Author Annie Ernaux at a literature festival in Rome, Italy, on July 4, 2016. {Alesia Paradisi/AP}

The Nobel Prize in Literature was awarded last week to the French author Annie Ernaux. She is only the 17th woman to be awarded the prize since its creation in 1901. This is worth noting not only because she is a woman and a brilliant writer, but also because she is an unabashed feminist and calls herself a Marxist, who writes about clandestine abortion at a time when abortion access is being stripped away in nations like the United States.

Ernaux grew up in a working-class family in the town of Yvetot, where her parents owned a café and a grocery store. Her first book, Cleaned Out, is, according to her own website, “a fictionalized account of the illegal abortion she underwent in 1964, and her move from working-class to middle-class culture through education.” In 2021, a film entitled The Happening was adapted from her book of the same title and about the same subject, and it received the Golden Lion award at the Venice Film Festival.

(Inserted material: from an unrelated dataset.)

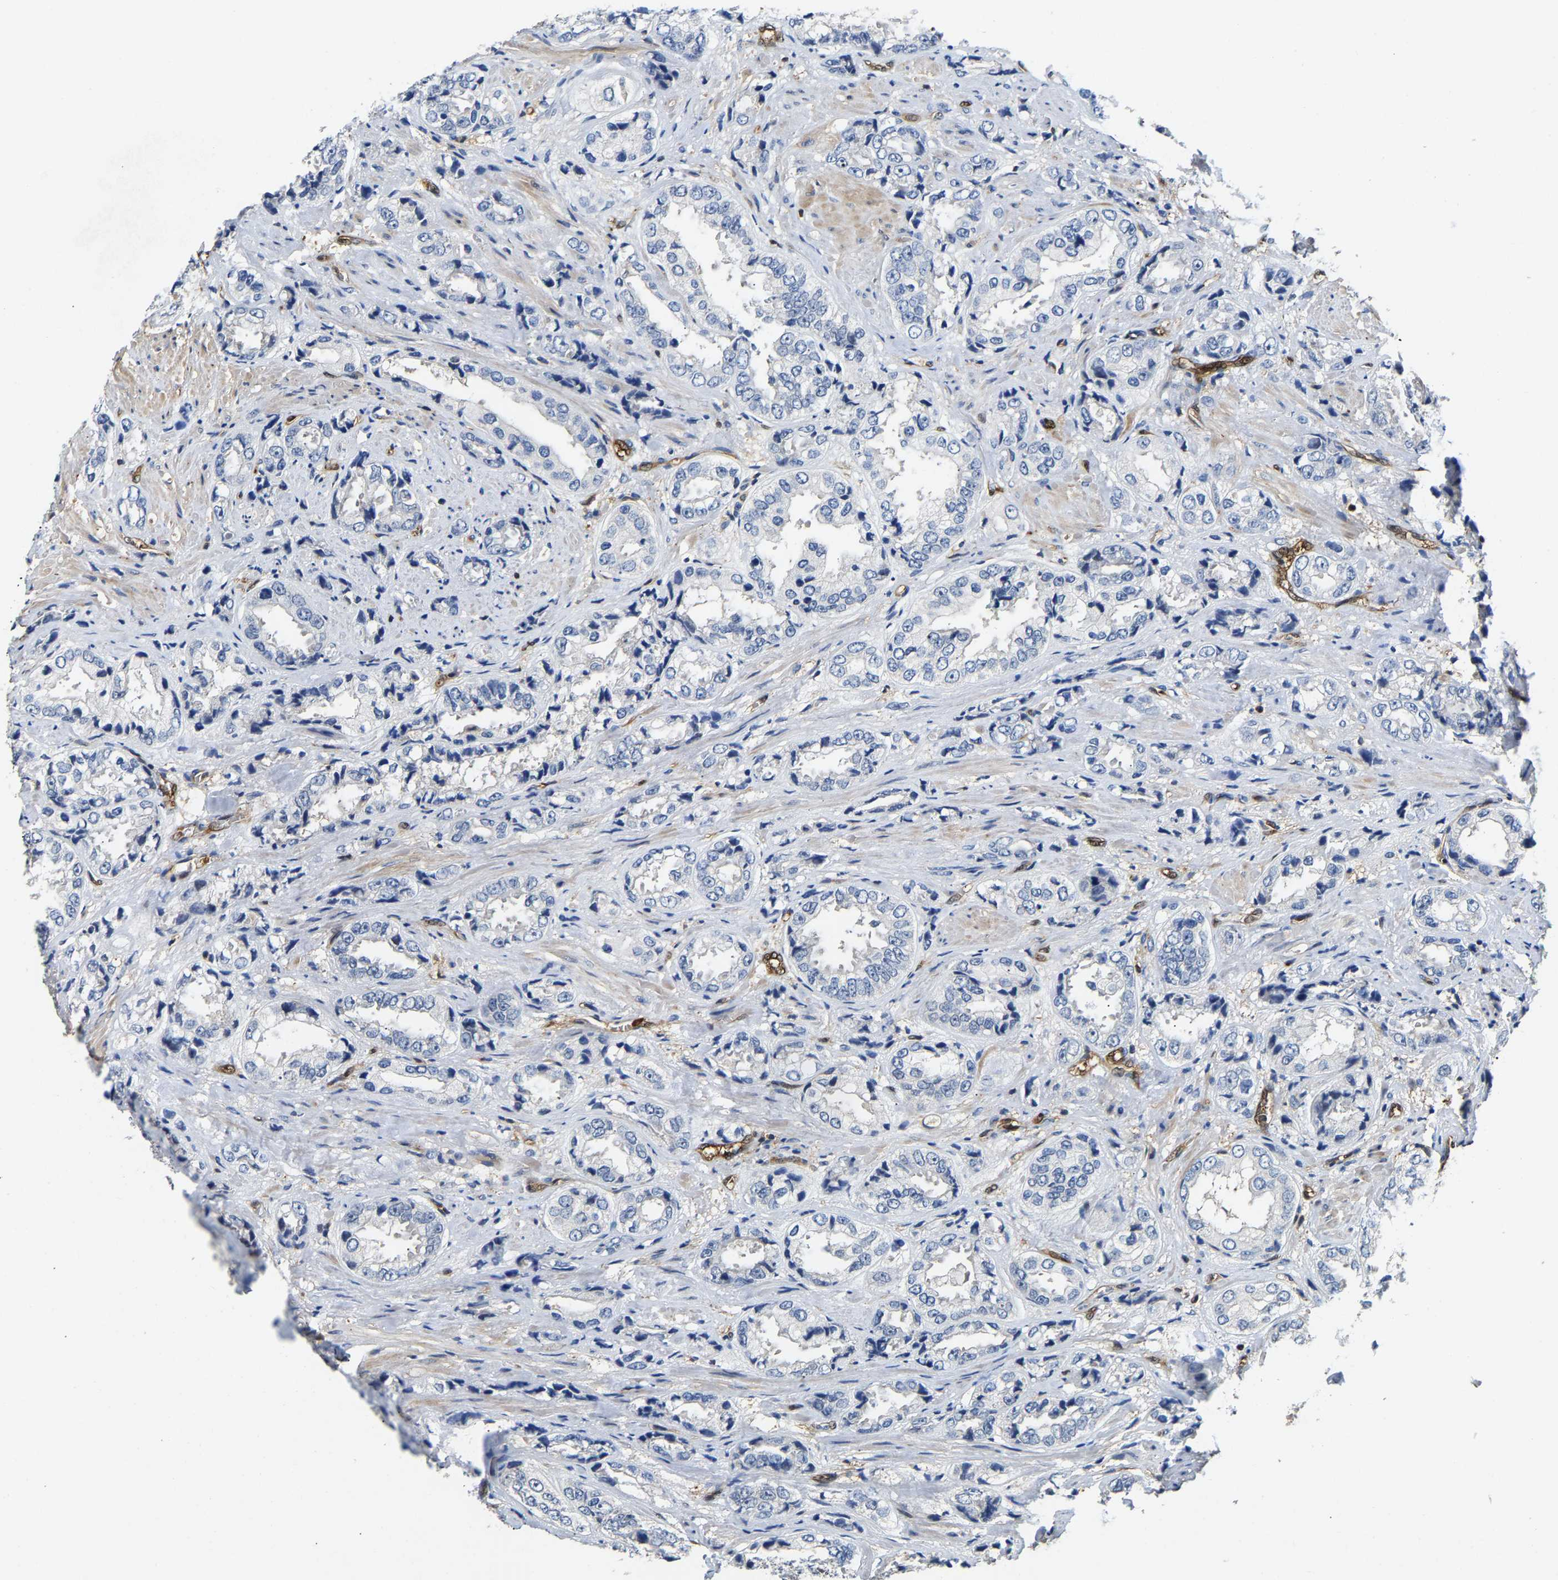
{"staining": {"intensity": "negative", "quantity": "none", "location": "none"}, "tissue": "prostate cancer", "cell_type": "Tumor cells", "image_type": "cancer", "snomed": [{"axis": "morphology", "description": "Adenocarcinoma, High grade"}, {"axis": "topography", "description": "Prostate"}], "caption": "This is an immunohistochemistry (IHC) micrograph of adenocarcinoma (high-grade) (prostate). There is no expression in tumor cells.", "gene": "GIMAP7", "patient": {"sex": "male", "age": 61}}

If you want to discover the world of Annie Ernaux, you will find many of them translated to English. Here is a short list:

Cleaned Out


Ernaux’s first novel, published in 1974, recounted the abortion she underwent 10 years earlier while still a student. A more recent book on the same topic is Happeningpublished in 2000.

A Frozen Woman


In Ernaux’s third book she looks at her life through the lens of gender, from her youth full of dreams to becoming an adult frozen by societal demands and patriarchal control.

A Man’s Place

This novel earned her first major prize in 1983, France’s Prix Renaudot. It concerns her conflicted feelings about moving from working class to bourgeois life, with the author calling herself “a class defector.”She describes the wide gulf that grew between her and her parents once she entered a world of university-educated intellectuals.

The Years

The Years is considered Ernaux’s masterpiece, published in 2008. She uses her memoire as a means of tracing the postwar generation in France, beginning with the Algerian War, through the feminist movement and the protests and pop culture of the second half of the 20th century.